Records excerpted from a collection
⟨

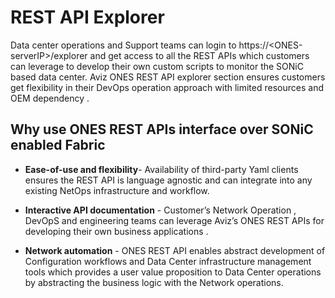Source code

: # <b> REST API Explorer </b>

Data center operations and Support teams can login to https://&lt;ONES-serverIP&gt;/explorer and get access to all the REST APIs which customers can leverage to develop their own custom scripts to monitor the SONiC based data center. Aviz ONES REST API explorer section ensures customers get flexibility in their DevOps operation approach with limited resources and OEM dependency .

 
## <b> Why use ONES REST APIs interface over SONiC enabled Fabric</b>

- **Ease-of-use and flexibility**- Availability of third-party Yaml  clients ensures  the  REST API is language agnostic and can integrate into any existing NetOps  infrastructure and workflow. 

- **Interactive API documentation** -  Customer’s Network Operation , DevOpS and engineering teams  can leverage Aviz’s ONES REST APIs  for developing their own  business applications .

- **Network  automation** - ONES REST API  enables abstract development of Configuration workflows and Data Center infrastructure management tools which provides a user value  proposition to Data Center operations by abstracting the business logic with the Network operations. 

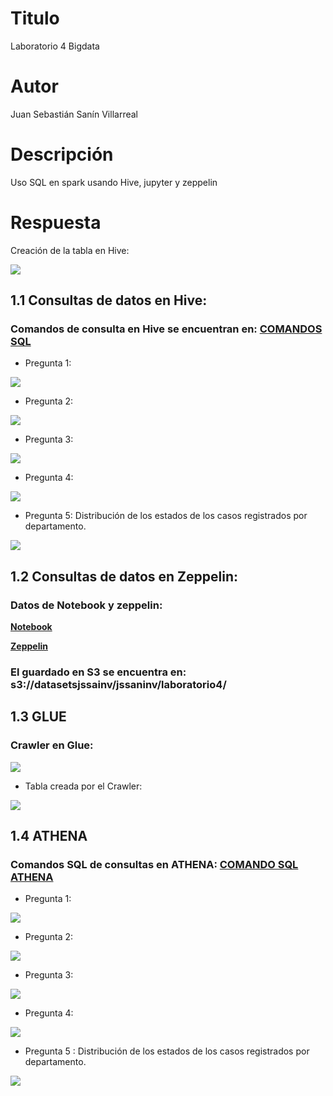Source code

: # Titulo

Laboratorio 4 Bigdata

# Autor

Juan Sebastián Sanín Villarreal

# Descripción

Uso SQL en spark usando Hive, jupyter y zeppelin


# Respuesta

Creación de la tabla en Hive:

![](https://i.ibb.co/h2w2yD2/Tabla-Covid.png)

## 1.1 Consultas de datos en Hive:

### Comandos de consulta en Hive se encuentran en: [COMANDOS SQL](https://github.com/sanin08/ST0263jssaninv/blob/main/BigData/Laboratorios/Laboratorio4/Laboratorio%204%20BigData.txt)

* Pregunta 1:

![](https://i.ibb.co/s3fTmFR/Pregunta-1.png)

* Pregunta 2: 

![](https://i.ibb.co/s3fTmFR/Pregunta-1.png)

* Pregunta 3:

![](https://i.ibb.co/ngVYRLL/Pregunta-3.png)

* Pregunta 4:

![](https://i.ibb.co/4PfqzHC/Pregunta-4.png)

* Pregunta 5: Distribución de los estados de los casos registrados por departamento.

![](https://i.ibb.co/CzcjXZF/Pregunta-5.png)

## 1.2 Consultas de datos en Zeppelin:

### Datos de Notebook y zeppelin:

[**Notebook**](https://github.com/sanin08/ST0263jssaninv/blob/main/BigData/Laboratorios/Laboratorio4/laboratorio4..ipynb)

[**Zeppelin**](https://github.com/sanin08/ST0263jssaninv/blob/main/BigData/Laboratorios/Laboratorio4/laboratorio4.zpln)

### El guardado en S3 se encuentra en: s3://datasetsjssainv/jssaninv/laboratorio4/


## 1.3 GLUE 
### Crawler en Glue:

![](https://i.ibb.co/M61xJC4/GLUE.png)

* Tabla creada por el Crawler:

![](https://i.ibb.co/VYbCLt7/Tabla-Glue.png)

## 1.4 ATHENA

### Comandos SQL de consultas en ATHENA: [COMANDO SQL ATHENA](https://github.com/sanin08/ST0263jssaninv/blob/main/BigData/Laboratorios/Laboratorio4/Laboratorio%204%20BigData%20ATHENA.txt)

* Pregunta 1:

![](https://i.ibb.co/BLGcvg8/Pregunta1-Athena.png)

* Pregunta 2: 

![](https://i.ibb.co/9rKV2gs/Pregunta2-zeppelin.png)

* Pregunta 3:

![](https://i.ibb.co/5x9QxK3/Pregunta3-zeppelin.png)

* Pregunta 4:

![](https://i.ibb.co/zVFmWvV/Pregunta4-zeppelin.png)

* Pregunta 5 : Distribución de los estados de los casos registrados por departamento.

![](https://i.ibb.co/hmDVBrG/Pregunta5-zeppelin.png)





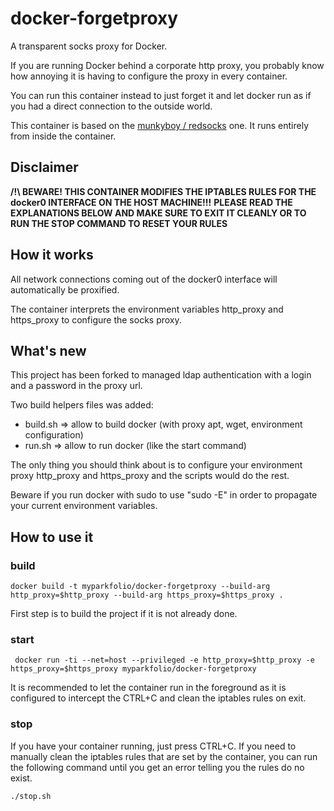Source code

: # docker-forgetproxy

A transparent socks proxy for Docker.

If you are running Docker behind a corporate http proxy, you probably know how annoying it is
having to configure the proxy in every container.

You can run this container instead to just forget it and let docker run as if you had a direct connection
to the outside world.

This container is based on the [munkyboy / redsocks](https://registry.hub.docker.com/u/munkyboy/redsocks/) one.
It runs entirely from inside the container.


## Disclaimer 

**/!\ BEWARE! THIS CONTAINER MODIFIES THE IPTABLES RULES FOR THE docker0 INTERFACE ON THE HOST MACHINE!!!**
**PLEASE READ THE EXPLANATIONS BELOW AND MAKE SURE TO EXIT IT CLEANLY OR TO RUN THE STOP COMMAND TO RESET YOUR RULES**


## How it works

All network connections coming out of the docker0 interface will automatically be proxified.

The container  interprets the environment variables http_proxy and https_proxy to configure the socks proxy. 


## What's new

This project has been forked to managed ldap authentication with a login and a password in the proxy url.

Two build helpers files was added:
 * build.sh => allow to build docker (with proxy apt, wget, environment configuration)
 * run.sh => allow to run docker (like the start command)

The only thing you should think about is to configure your environment proxy http_proxy and https_proxy and the scripts would do the rest.

Beware if you run docker with sudo to use "sudo -E" in order to propagate your current environment variables.
 

## How to use it

### build

    docker build -t myparkfolio/docker-forgetproxy --build-arg http_proxy=$http_proxy --build-arg https_proxy=$https_proxy .

First step is to build the project if it is not already done.

### start

     docker run -ti --net=host --privileged -e http_proxy=$http_proxy -e https_proxy=$https_proxy myparkfolio/docker-forgetproxy

It is recommended to let the container run in the foreground as it is configured to intercept the CTRL+C and clean
the iptables rules on exit.

### stop

If you have your container running, just press CTRL+C.
If you need to manually clean the iptables rules that are set by the container, you can run the following command
until you get an error telling you the rules do no exist.

    ./stop.sh
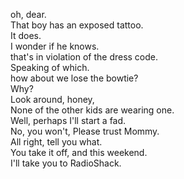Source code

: 
oh, dear.    
That boy has an exposed tattoo.   
It does.   
I wonder if he knows.   
that's in violation of the dress code.   
Speaking of which.   
how about we lose the bowtie?   
Why?   
Look around, honey,    
None of the other kids are wearing one.   
Well, perhaps I'll start a fad.   
No, you won't, Please trust Mommy.   
All right, tell you what.   
You take it off, and this weekend.   
I'll take you to RadioShack.   












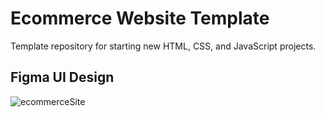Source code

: <h1>Ecommerce Website Template</h1>
Template repository for starting new HTML, CSS, and JavaScript projects.

## Figma UI Design 
![ecommerceSite](https://github.com/user-attachments/assets/9a55025e-dd69-43b8-8b8f-5c34c5751f05)
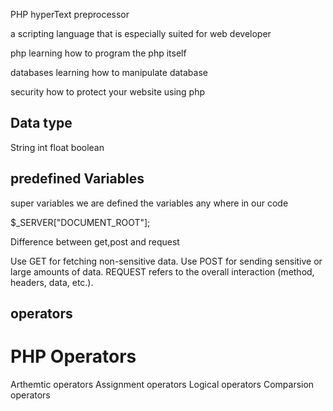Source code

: PHP hyperText preprocessor

a scripting language that is especially suited for web developer

php
learning how to program the php itself

databases
learning how to manipulate database

security 
how to protect your website using php

## Data type
String
int
float
boolean

## predefined Variables
super variables we are defined the variables any where in our code 

$_SERVER["DOCUMENT_ROOT"];


Difference between get,post and request

Use GET for fetching non-sensitive data.
Use POST for sending sensitive or large amounts of data.
REQUEST refers to the overall interaction (method, headers, data, etc.).

## operators


# PHP Operators

Arthemtic operators
Assignment operators
Logical operators
Comparsion operators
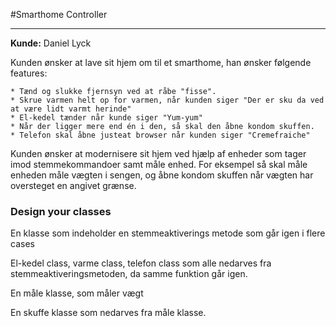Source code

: #Smarthome Controller
___

**Kunde:** Daniel Lyck

Kunden ønsker at lave sit hjem om til et smarthome, han ønsker følgende features:

    * Tænd og slukke fjernsyn ved at råbe "fisse".
    * Skrue varmen helt op for varmen, når kunden siger "Der er sku da ved at være lidt varmt herinde"
    * El-kedel tænder når kunde siger "Yum-yum"
    * Når der ligger mere end én i den, så skal den åbne kondom skuffen.
    * Telefon skal åbne justeat browser når kunden siger "Cremefraiche"
    
Kunden ønsker at modernisere sit hjem ved hjælp af enheder som tager imod stemmekommandoer samt måle enhed.
For eksempel så skal måle enheden måle vægten i sengen, og åbne kondom skuffen når vægten har oversteget en angivet 
grænse. 

### Design your classes

En klasse som indeholder en stemmeaktiverings metode som går igen i flere cases

El-kedel class, varme class, telefon class som alle nedarves fra stemmeaktiveringsmetoden, da samme funktion går igen.

En måle klasse, som måler vægt

En skuffe klasse som nedarves fra måle klasse.



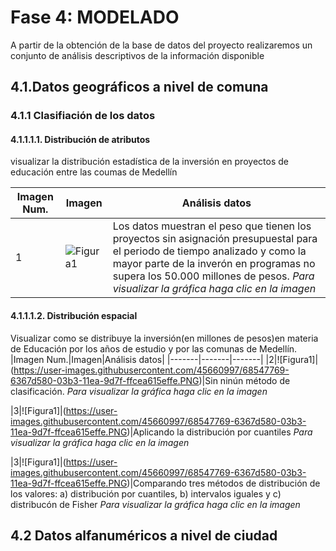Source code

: # Fase 4: MODELADO

A partir de la obtención de la base de datos del proyecto realizaremos un conjunto de análisis descriptivos de la información disponible

## 4.1.Datos geográficos a nivel de comuna
### 4.1.1 Clasifiación de los datos
#### 4.1.1.1.1. Distribución de atributos
visualizar la distribución estadística de la inversión en proyectos de educación entre las coumas de Medellín

|Imagen Num.|Imagen|Análisis datos|
|-------|-------|-------|
|1|![Figura1](https://user-images.githubusercontent.com/45660997/68547769-6367d580-03b3-11ea-9d7f-ffcea615effe.PNG)|Los datos muestran el peso que tienen los proyectos sin asignación presupuestal para el periodo de tiempo analizado y como la mayor parte de la inverón en programas no supera los 50.000 millones de pesos. *Para visualizar la gráfica haga clic en la imagen* 

#### 4.1.1.1.2. Distribución espacial
Visualizar como se distribuye la inversión(en millones de pesos)en materia de Educación por los años de estudio y por las comunas de Medellín.
|Imagen Num.|Imagen|Análisis datos|
|-------|-------|-------|
|2|![Figura1]|(https://user-images.githubusercontent.com/45660997/68547769-6367d580-03b3-11ea-9d7f-ffcea615effe.PNG)|Sin ninún método de clasificación. *Para visualizar la gráfica haga clic en la imagen*

|3|![Figura1]|(https://user-images.githubusercontent.com/45660997/68547769-6367d580-03b3-11ea-9d7f-ffcea615effe.PNG)|Aplicando la distribución por cuantiles *Para visualizar la gráfica haga clic en la imagen*

|3|![Figura1]|(https://user-images.githubusercontent.com/45660997/68547769-6367d580-03b3-11ea-9d7f-ffcea615effe.PNG)|Comparando tres métodos de distribución de los valores: a) distribución por cuantiles, b) intervalos iguales y c) distribucón de Fisher *Para visualizar la gráfica haga clic en la imagen*

## 4.2 Datos alfanuméricos a nivel de ciudad

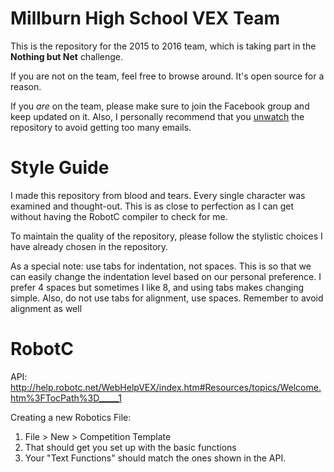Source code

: Millburn High School VEX Team
=============================
This is the repository for the 2015 to 2016 team, which is taking part in the **Nothing but Net** challenge.

If you are not on the team, feel free to browse around. It's open source for a reason.

If you _are_ on the team, please make sure to join the Facebook group and keep updated on it.
Also, I personally recommend that you [unwatch](https://help.github.com/articles/unwatching-repositories/) the repository to avoid getting too many emails.

# Style Guide
I made this repository from blood and tears. Every single character was examined and thought-out. This is as close to perfection as I can get without having the RobotC compiler to check for me.

To maintain the quality of the repository, please follow the stylistic choices I have already chosen in the repository.

As a special note: use tabs for indentation, not spaces. This is so that we can easily change the indentation level based on our personal preference. I prefer 4 spaces but sometimes I like 8, and using tabs makes changing simple. Also, do not use tabs for alignment, use spaces. Remember to avoid alignment as well

# RobotC
API:  http://help.robotc.net/WebHelpVEX/index.htm#Resources/topics/Welcome.htm%3FTocPath%3D_____1 

Creating a new Robotics File: 
  1. File > New > Competition Template
  2. That should get you set up with the basic functions
  3. Your "Text Functions" should match the ones shown in the API. 
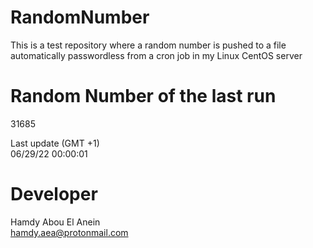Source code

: # RandomNumber    
This is a test repository where a random number is pushed to a file automatically passwordless from a cron job in my Linux CentOS server    
# Random Number of the last run   
31685
      
Last update (GMT +1)    
06/29/22 00:00:01
# Developer    
Hamdy Abou El Anein   
hamdy.aea@protonmail.com
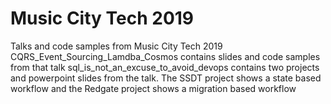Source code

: # Music City Tech 2019
Talks and code samples from Music City Tech 2019
CQRS_Event_Sourcing_Lamdba_Cosmos contains slides and code samples from that talk
sql_is_not_an_excuse_to_avoid_devops contains two projects and powerpoint slides from the talk. The SSDT project shows a state based workflow and the Redgate project shows a migration based workflow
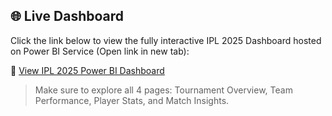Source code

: ## 🌐 Live Dashboard

Click the link below to view the fully interactive IPL 2025 Dashboard hosted on Power BI Service (Open link in new tab):

🔗 [View IPL 2025 Power BI Dashboard](https://app.powerbi.com/view?r=eyJrIjoiMGQ3MTc4MjQtZGZlMi00MjkyLTlmMGItNzZlM2Q3NmVhNjM4IiwidCI6IjAwOTU0OTIzLTIyMjYtNDIxOC04NDg5LWNmMTA2Mjc0YWJkYSJ9&pageName=4f94ea508fbc83ba5c2c)

> Make sure to explore all 4 pages: Tournament Overview, Team Performance, Player Stats, and Match Insights.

⟩

Problem to solve -> Beginning with the line above that contains "Use GET for fetching non-sensitive data." and ending with the line that contains "El-kedel tænder når", quote each line exactly, keeping out the pictures.

Problem solution ->
Use GET for fetching non-sensitive data.
Use POST for sending sensitive or large amounts of data.
REQUEST refers to the overall interaction (method, headers, data, etc.).

## operators


# PHP Operators

Arthemtic operators
Assignment operators
Logical operators
Comparsion operators
Source code

: #Smarthome Controller
___

**Kunde:** Daniel Lyck

Kunden ønsker at lave sit hjem om til et smarthome, han ønsker følgende features:

    * Tænd og slukke fjernsyn ved at råbe "fisse".
    * Skrue varmen helt op for varmen, når kunden siger "Der er sku da ved at være lidt varmt herinde"
    * El-kedel tænder når kunde siger "Yum-yum"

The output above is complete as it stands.